House Approves Net Neutrality Bill; Senate Poses Tougher Hurdle

Net Neutrality

The House voted today to approve H.R. 1644, the Save the Internet Act, which would roll back network neutrality rules to their 2015 level. The bill won approval by a vote of 232-190, and almost entirely along partisan lines, with one Republican supporting the measure.

The bill, which was introduced earlier this year by Rep. Mike Doyle, D-Pa., would enact the three legacy net neutrality principles–no blocking, no throttling, and no paid prioritization–and empower the Federal Communications Commission (FCC) to prohibit unjust, unreasonable and discriminatory practices. The 2015 net neutrality rules were rolled back last year by the current Republican-majority FCC.

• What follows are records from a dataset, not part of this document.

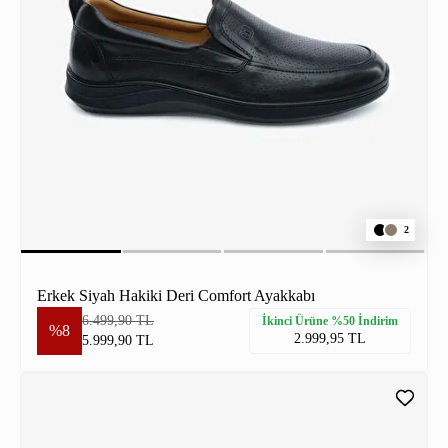
2
Erkek Siyah Hakiki Deri Comfort Ayakkabı
6.499,90 TL
İkinci Ürüne %50 İndirim
%8
2.999,95 TL
5.999,90 TL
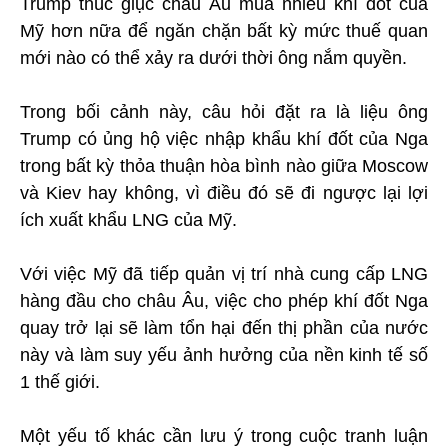
Trump thúc giục châu Âu mua nhiều khí đốt của
Mỹ hơn nữa để ngăn chặn bất kỳ mức thuế quan
mới nào có thể xảy ra dưới thời ông nắm quyền.
Trong bối cảnh này, câu hỏi đặt ra là liệu ông
Trump có ủng hộ việc nhập khẩu khí đốt của Nga
trong bất kỳ thỏa thuận hòa bình nào giữa Moscow
và Kiev hay không, vì điều đó sẽ đi ngược lại lợi
ích xuất khẩu LNG của Mỹ.
Với việc Mỹ đã tiếp quản vị trí nhà cung cấp LNG
hàng đầu cho châu Âu, việc cho phép khí đốt Nga
quay trở lại sẽ làm tổn hại đến thị phần của nước
này và làm suy yếu ảnh hưởng của nền kinh tế số
1 thế giới.
Một yếu tố khác cần lưu ý trong cuộc tranh luận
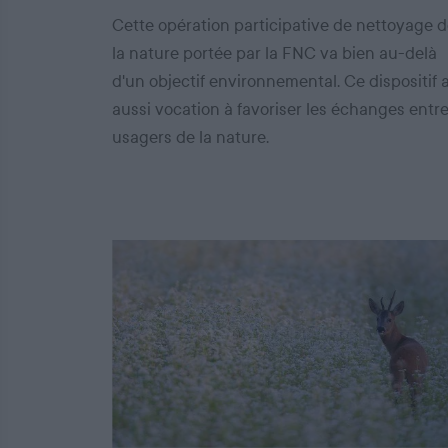
Cette opération participative de nettoyage 
la nature portée par la FNC va bien au-delà
d'un objectif environnemental. Ce dispositif 
aussi vocation à favoriser les échanges entr
usagers de la nature.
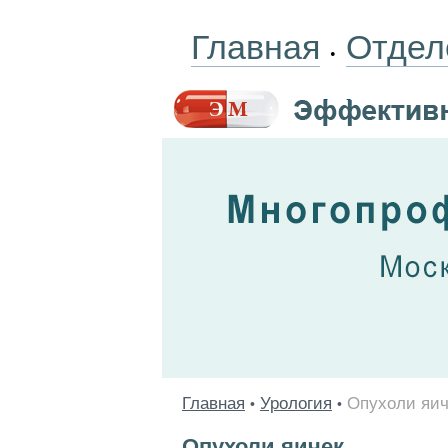
Главная
Отдел
•
Главная
Урология
Опухоли яич
•
•
Опухоли яичек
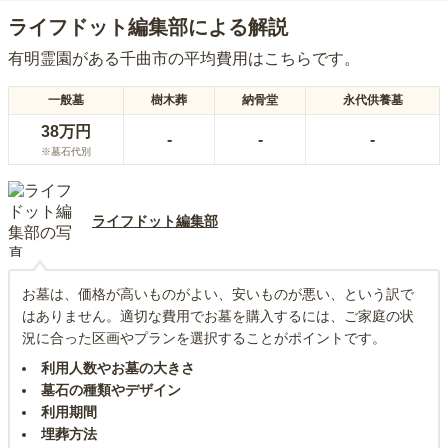
ライフドット編集部による解説
有明霊園
がある
千曲市
の平均費用はこちらです。
一般墓
樹木葬
納骨堂
永代供養墓
38万円
-
-
-
※墓石代別
ライフドット編集部
お墓は、価格が高いものがよい、安いものが悪い、という訳で
はありません。適切な費用でお墓を購入するには、ご家庭の状
況に合った区画やプランを選択することがポイントです。
利用人数やお墓の大きさ
墓石の種類やデザイン
利用期間
埋葬方法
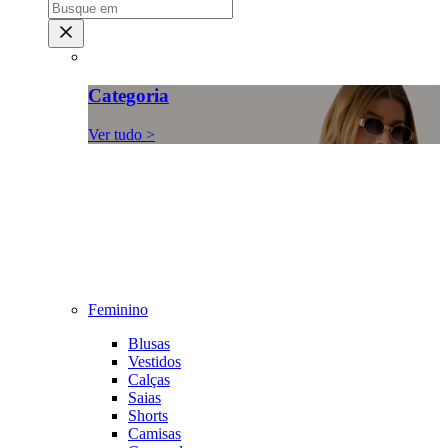
Categoria
Ver tudo >
Feminino
Blusas
Vestidos
Calças
Saias
Shorts
Camisas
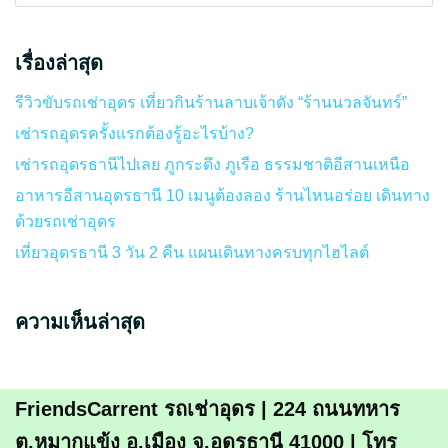
เรื่องล่าสุด
รีวิวขับรถเช่าอุดร เที่ยวกินร้านลาบเจ้าดัง “ร้านนวลจันทร์”
เช่ารถอุดรครั้งแรกต้องรู้อะไรบ้าง?
เช่ารถอุดรธานีไปเลย ภูกระดึง ภูเรือ ธรรมชาติอีสานเหนือ
อาหารอีสานอุดรธานี 10 เมนูต้องลอง ร้านไหนอร่อย เดินทาง
ด้วยรถเช่าอุดร
เที่ยวอุดรธานี 3 วัน 2 คืน แผนเดินทางครบทุกไฮไลต์
ความเห็นล่าสุด
FriendsCarrent รถเช่าอุดร | 224 ถนนทหาร
ต.หมากแข้ง อ.เมือง จ.อุดรธานี 41000 | โทร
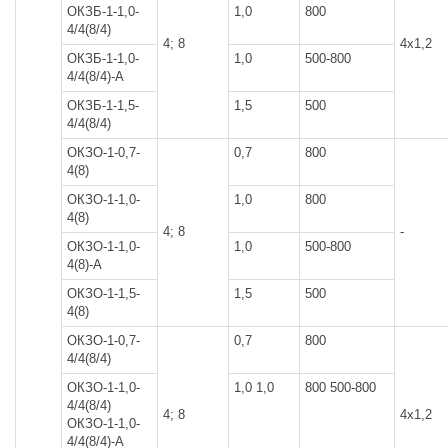
ОКЗБ-1-1,0-
1,0
800
4/4(8/4)
4; 8
4x1,2
ОКЗБ-1-1,0-
1,0
500-800
4/4(8/4)-А
ОКЗБ-1-1,5-
1,5
500
4/4(8/4)
ОКЗО-1-0,7-
0,7
800
4(8)
ОКЗО-1-1,0-
1,0
800
4(8)
4; 8
-
ОКЗО-1-1,0-
1,0
500-800
4(8)-А
ОКЗО-1-1,5-
1,5
500
4(8)
ОКЗО-1-0,7-
0,7
800
4/4(8/4)
ОКЗО-1-1,0-
1,0 1,0
800 500-800
4/4(8/4)
4; 8
4x1,2
ОКЗО-1-1,0-
4/4(8/4)-А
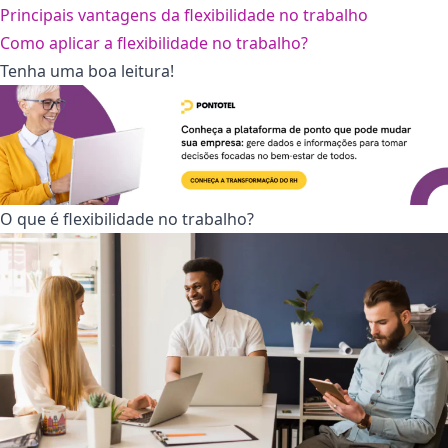
Principais vantagens da flexibilidade no trabalho
Como aplicar a flexibilidade no trabalho?
Tenha uma boa leitura!
O que é flexibilidade no trabalho?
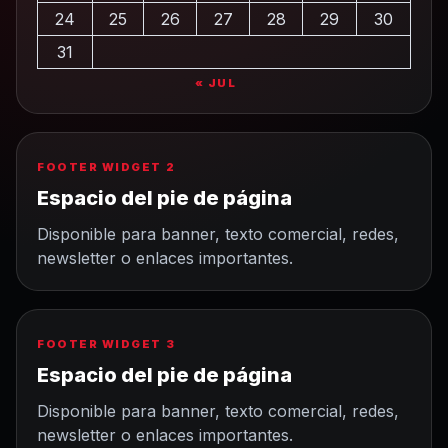
24
25
26
27
28
29
30
31
« JUL
FOOTER WIDGET 2
Espacio del pie de página
Disponible para banner, texto comercial, redes,
newsletter o enlaces importantes.
FOOTER WIDGET 3
Espacio del pie de página
Disponible para banner, texto comercial, redes,
newsletter o enlaces importantes.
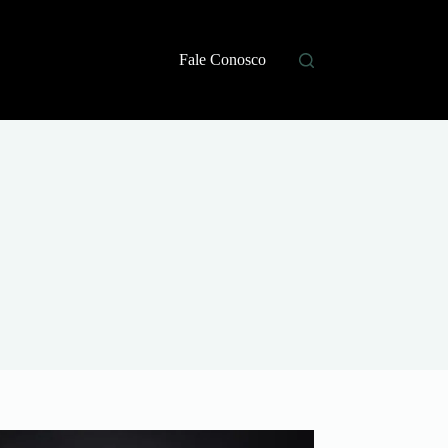
Fale Conosco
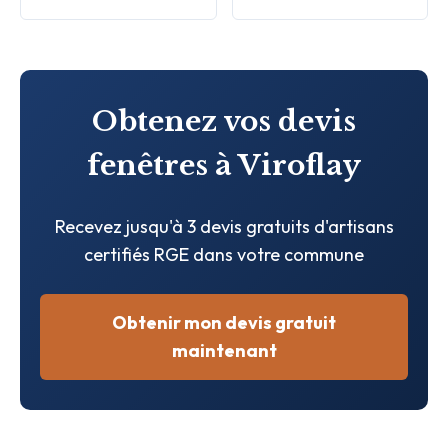
Obtenez vos devis
fenêtres à Viroflay
Recevez jusqu'à 3 devis gratuits d'artisans
certifiés RGE dans votre commune
Obtenir mon devis gratuit
maintenant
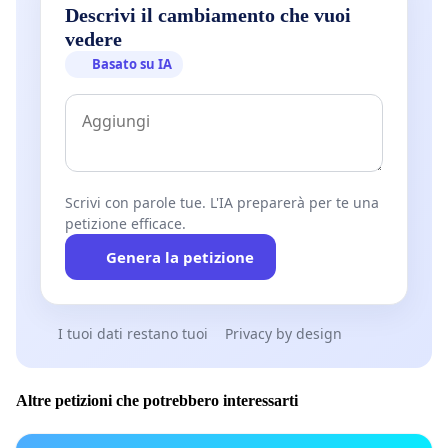
Descrivi il cambiamento che vuoi
vedere
Basato su IA
Scrivi con parole tue. L'IA preparerà per te una
petizione efficace.
Genera la petizione
I tuoi dati restano tuoi
Privacy by design
Altre petizioni che potrebbero interessarti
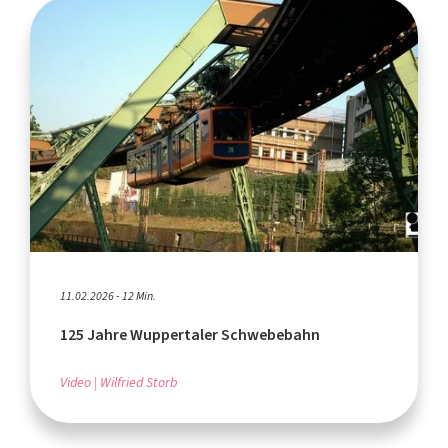
11.02.2026 - 12 Min.
125 Jahre Wuppertaler Schwebebahn
Video
Wilfried Storb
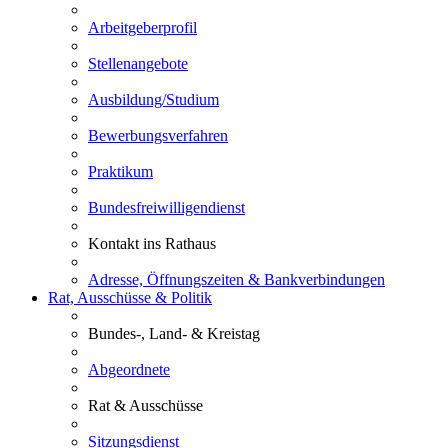
Arbeitgeberprofil
Stellenangebote
Ausbildung/Studium
Bewerbungsverfahren
Praktikum
Bundesfreiwilligendienst
Kontakt ins Rathaus
Adresse, Öffnungszeiten & Bankverbindungen
Rat, Ausschüsse & Politik
Bundes-, Land- & Kreistag
Abgeordnete
Rat & Ausschüsse
Sitzungsdienst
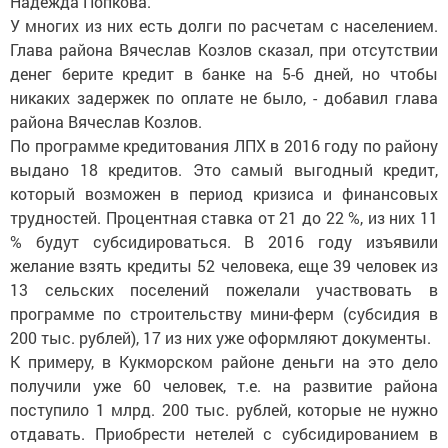
Надежда Попкова.
У многих из них есть долги по расчетам с населением.
Глава района Вячеслав Козлов сказал, при отсутствии
денег берите кредит в банке на 5-6 дней, но чтобы
никаких задержек по оплате не было, - добавил глава
района Вячеслав Козлов.
По программе кредитования ЛПХ в 2016 году по району
выдано 18 кредитов. Это самый выгодный кредит,
который возможен в период кризиса и финансовых
трудностей. Процентная ставка от 21 до 22 %, из них 11
% будут субсидироваться. В 2016 году изъявили
желание взять кредиты 52 человека, еще 39 человек из
13 сельских поселений пожелали участвовать в
программе по строительству мини-ферм (субсидия в
200 тыс. рублей), 17 из них уже оформляют документы.
К примеру, в Кукморском районе деньги на это дело
получили уже 60 человек, т.е. на развитие района
поступило 1 млрд. 200 тыс. рублей, которые не нужно
отдавать. Приобрести нетелей с субсидированием в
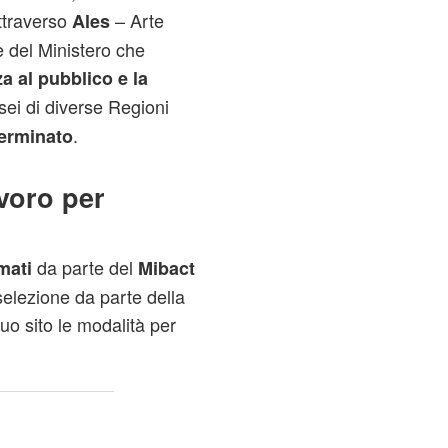
attraverso
– Arte
Ales
e del Ministero che
a al pubblico e la
ei di diverse Regioni
.
erminato
voro per
da parte del
mati
Mibact
elezione da parte della
uo sito le modalità per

The House bill faces much tougher sledding from here on in, as Senate Majority Leader Mitch McConnell, R.-Ky., earlier this week pronounced the bill “dead on arrival” in the Senate, and indicated it won’t receive a vote. On top of that, the White House said earlier this week that the bill would likely be vetoed by President Trump if it reached his desk.

Commenting on the House vote today, Rep. Doyle said approval “of the Save the Internet Act is a big victory for consumers and a major step towards restoring Net Neutrality and making it a permanent law … Now supporters of Net Neutrality have to get it through the Senate.”